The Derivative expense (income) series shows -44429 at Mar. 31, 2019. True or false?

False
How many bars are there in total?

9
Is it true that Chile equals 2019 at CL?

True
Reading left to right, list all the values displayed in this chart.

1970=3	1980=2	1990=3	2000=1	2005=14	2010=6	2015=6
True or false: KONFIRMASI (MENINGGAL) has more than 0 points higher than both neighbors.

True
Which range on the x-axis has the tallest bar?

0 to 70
◆ ◆ ◆
● **To do**
Rewrite the listing above as a Markdown table with the columns Row and Line, giving each non-blank line its own numbered row and leaving out the blank lines.

● **Answer**
| Row | Line |
|---|---|
| 1 | The Derivative expense (income) series shows -44429 at Mar. 31, 2019. True or false? |
| 2 | False |
| 3 | How many bars are there in total? |
| 4 | 9 |
| 5 | Is it true that Chile equals 2019 at CL? |
| 6 | True |
| 7 | Reading left to right, list all the values displayed in this chart. |
| 8 | 1970=3	1980=2	1990=3	2000=1	2005=14	2010=6	2015=6 |
| 9 | True or false: KONFIRMASI (MENINGGAL) has more than 0 points higher than both neighbors. |
| 10 | True |
| 11 | Which range on the x-axis has the tallest bar? |
| 12 | 0 to 70 |